Poor conditions and treatment at CSH continued into the 1950s and 1960s. In 1958, the Joint Commission on Accreditation of Hospitals recommended against accreditation for CSH, largely on the grounds of a lack of medical personnel. The hospital did continue in operation, however, and in the late 1960s there was an attempt to change the emphasis from custody to a more effective overall treatment program. In 1972, a committee was appointed to do a study of CSH and make recommendations. Many, including Dr. Marvin Chapman who was the Clinical Director of the facility at that time, felt that the institution should be closed down due to the massive disparities in staffing and programming, between CSH and the other state mental hospitals. It was their contention that the facility failed completely as a hospital and was simply a penal institution in every way. An influential member of the committee, however, was the Assemblyman from the local Waupun area and he lobbied strongly against closing the facility because of the large number of jobs that would be lost.

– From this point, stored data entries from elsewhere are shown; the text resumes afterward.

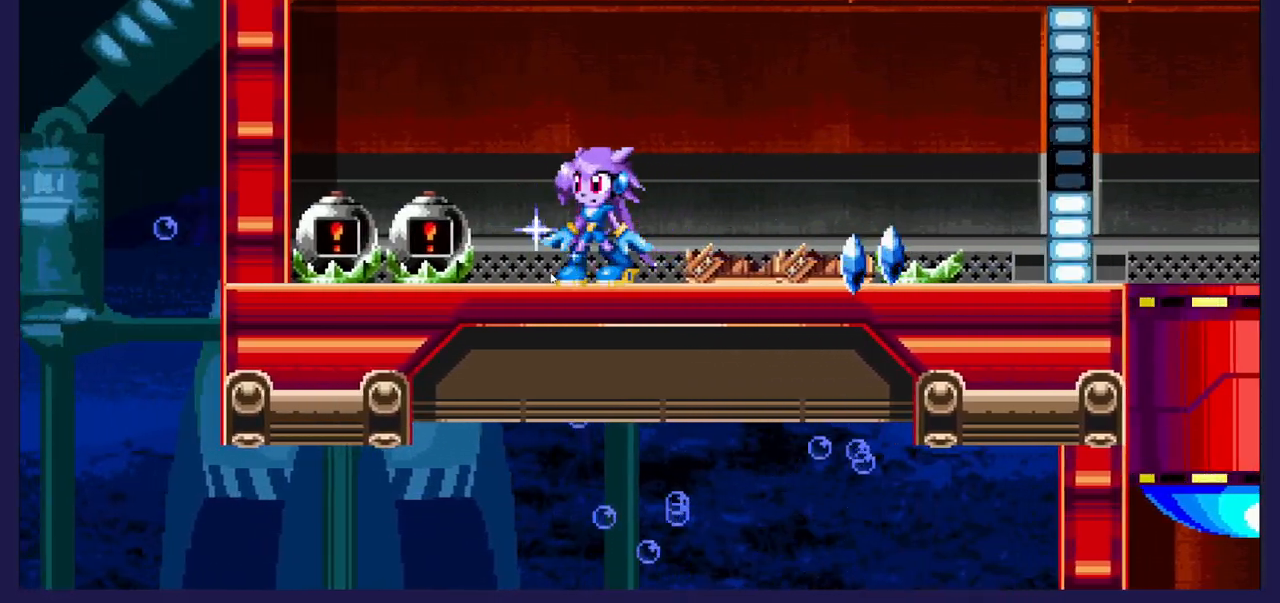
{"buttons": ["DPAD_RIGHT"], "left_stick": "center", "events": [[83, "X", "down"], [133, "X", "up"], [200, "DPAD_RIGHT", "down"]]}
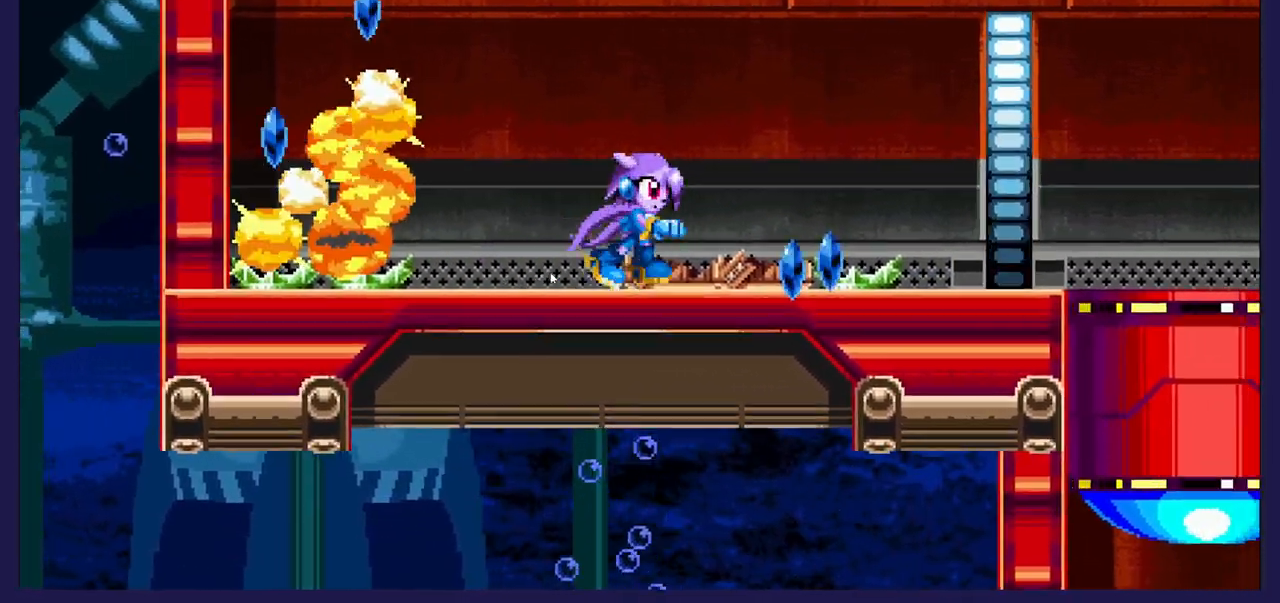
{"buttons": ["DPAD_LEFT"], "left_stick": "center", "events": [[217, "DPAD_RIGHT", "up"], [267, "DPAD_LEFT", "down"]]}
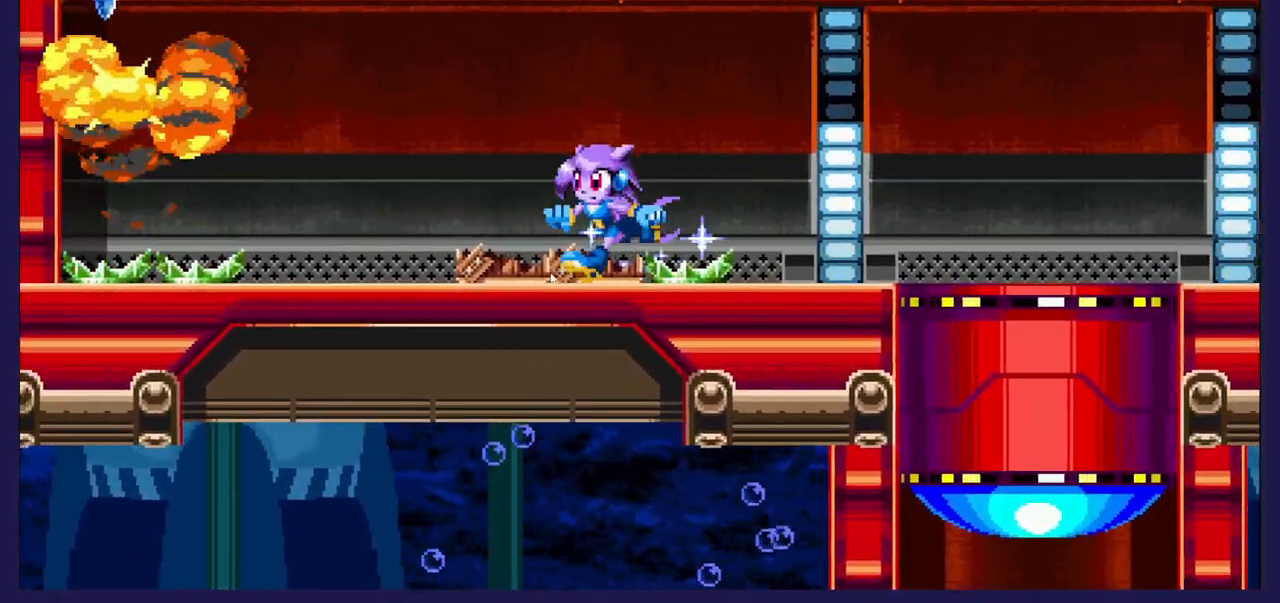
{"buttons": ["DPAD_LEFT"], "left_stick": "center", "events": []}
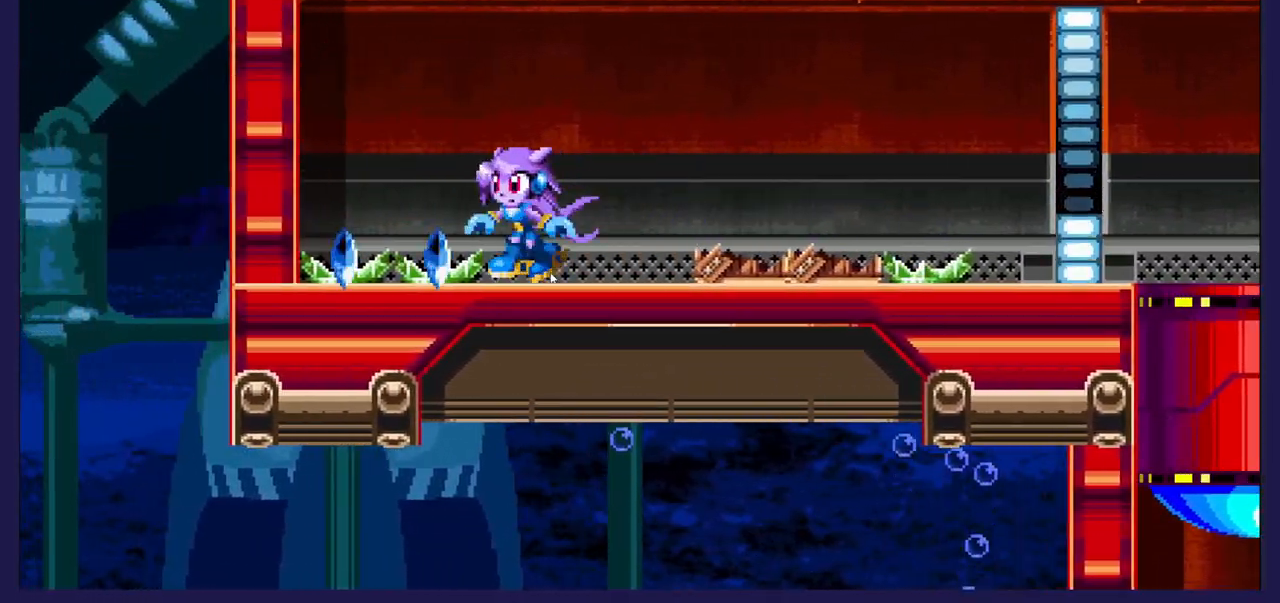
{"buttons": ["DPAD_RIGHT"], "left_stick": "center", "events": [[183, "DPAD_LEFT", "up"], [217, "DPAD_RIGHT", "down"]]}
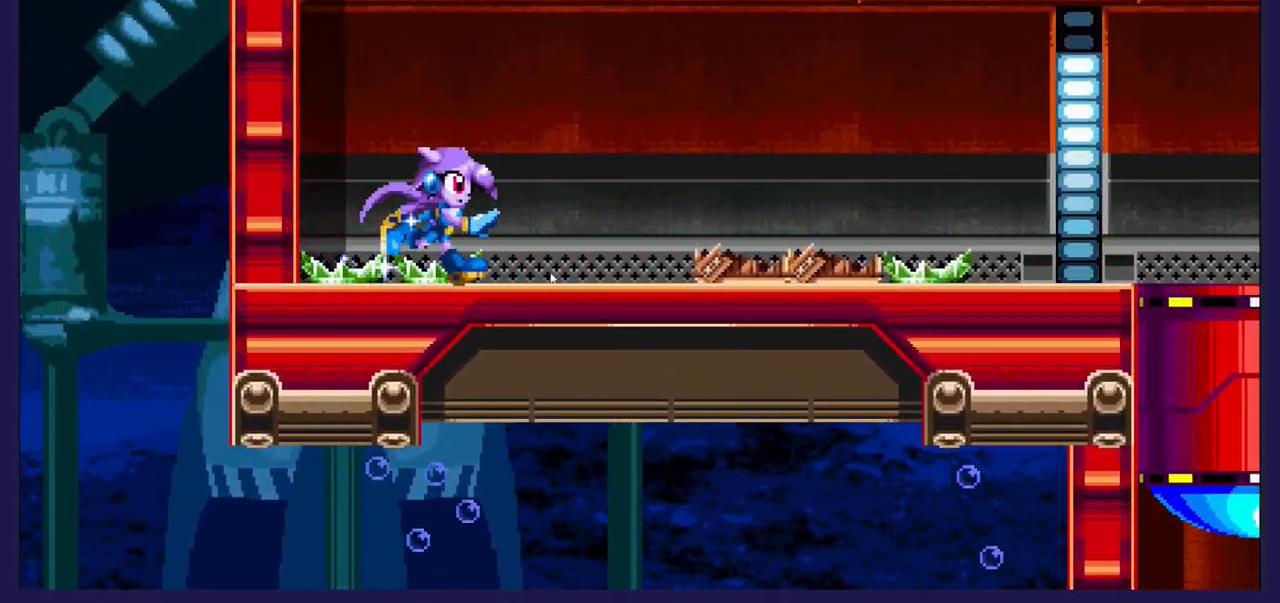
{"buttons": ["DPAD_RIGHT"], "left_stick": "center", "events": []}
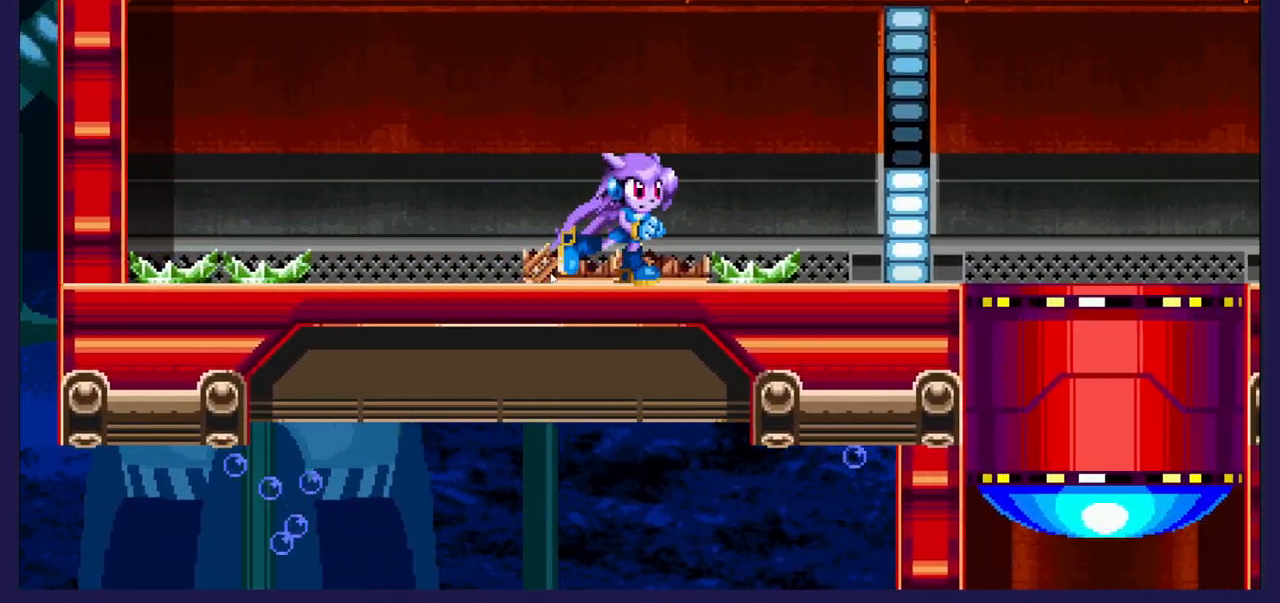
{"buttons": [], "left_stick": "center", "events": [[83, "DPAD_RIGHT", "up"]]}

In 1983, the hospital function of the institution closed completely and the buildings became a reception facility for the Division of Corrections. Now named the Dodge Correctional Facility, all prisoners convicted in Wisconsin courts are sent there for evaluation and processing to determine which state facility they should be sent to. All remaining CSH patients were sent to either Winnebago or Mendota at that time, where special high security wards have been built. According to the Wisconsin Department of Corrections website, DCI was doubled in size in 1993. In 1996, the facility accepted its first female inmate, which made it the only facility in Wisconsin that took both male and female inmates. Though it still remains the central medical center for both males and females, the female reception center was moved to Taycheedah Correctional Institution in 2004.
Ed Gein was housed at Wisconsin Central State Hospital before being transferred to Mendota Mental Hospital. Attempted presidential assassin John Schrank was also a patient at Central State Hospital from 1912-1943 for his attempt to kill Theodore Roosevelt.
Located outside Waupun in the Township of Chester, this cemetery was the final resting place for unclaimed inmates from the Wisconsin State Prison (now Waupun Correctional Institution) and patients from Central State Hospital. It was used from 1871 to 1975. Originally, each grave had a marker bearing the grave number. In the 1980s, metal markers were installed bearing the name, number, institution, and date of death of each individual. Unfortunately, those markers have since been replaced with one large sign bearing the names and dates of death of those buried here. (The sign does not include deaths before 1898.) There are no individual markers today.